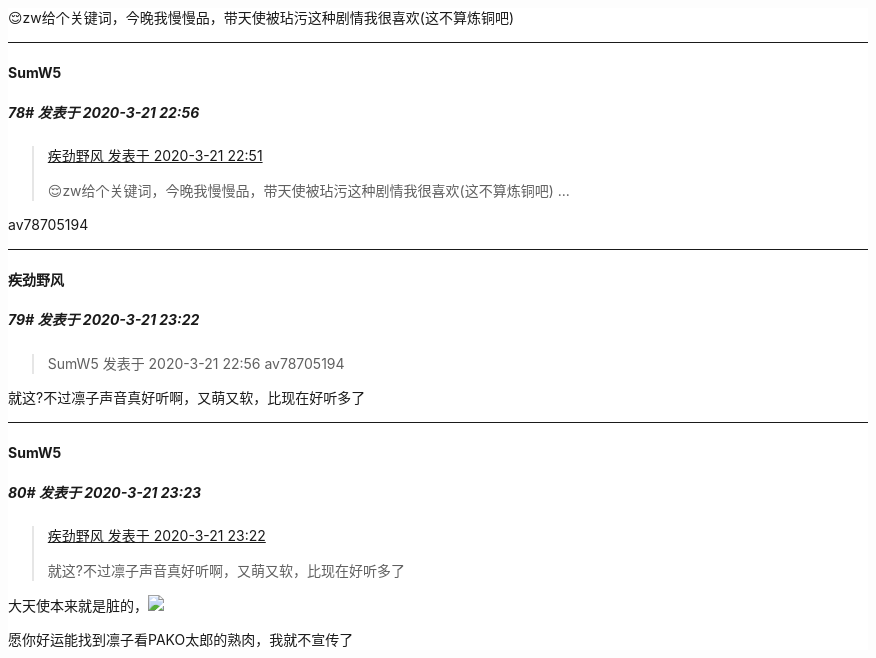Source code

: 


😌zw给个关键词，今晚我慢慢品，带天使被玷污这种剧情我很喜欢(这不算炼铜吧)







-----

####  SumW5  
##### 78#       发表于 2020-3-21 22:56



<blockquote><a href="httphttps://bbs.saraba1st.com/2b/forum.php?mod=redirect&amp;goto=findpost&amp;pid=46827245&amp;ptid=1920014" target="_blank">疾劲野风 发表于 2020-3-21 22:51</a>

😌zw给个关键词，今晚我慢慢品，带天使被玷污这种剧情我很喜欢(这不算炼铜吧) ...</blockquote>
av78705194







-----

####  疾劲野风  
##### 79#       发表于 2020-3-21 23:22



<blockquote>SumW5 发表于 2020-3-21 22:56
av78705194</blockquote>
就这?不过凛子声音真好听啊，又萌又软，比现在好听多了







-----

####  SumW5  
##### 80#       发表于 2020-3-21 23:23



<blockquote><a href="httphttps://bbs.saraba1st.com/2b/forum.php?mod=redirect&amp;goto=findpost&amp;pid=46827577&amp;ptid=1920014" target="_blank">疾劲野风 发表于 2020-3-21 23:22</a>

就这?不过凛子声音真好听啊，又萌又软，比现在好听多了</blockquote>
大天使本来就是脏的，<img src="https://static.saraba1st.com/image/smiley/face2017/033.png" referrerpolicy="no-referrer">

愿你好运能找到凛子看PAKO太郎的熟肉，我就不宣传了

※ ※ ※

▶ [WHAT YOU HAVE TO DO] Please show every line of the listing above that contains the string "今晚我慢慢品", matching case exactly.

▶ [WRITTEN RESPONSE]
😌zw给个关键词，今晚我慢慢品，带天使被玷污这种剧情我很喜欢(这不算炼铜吧)
😌zw给个关键词，今晚我慢慢品，带天使被玷污这种剧情我很喜欢(这不算炼铜吧) ...</blockquote>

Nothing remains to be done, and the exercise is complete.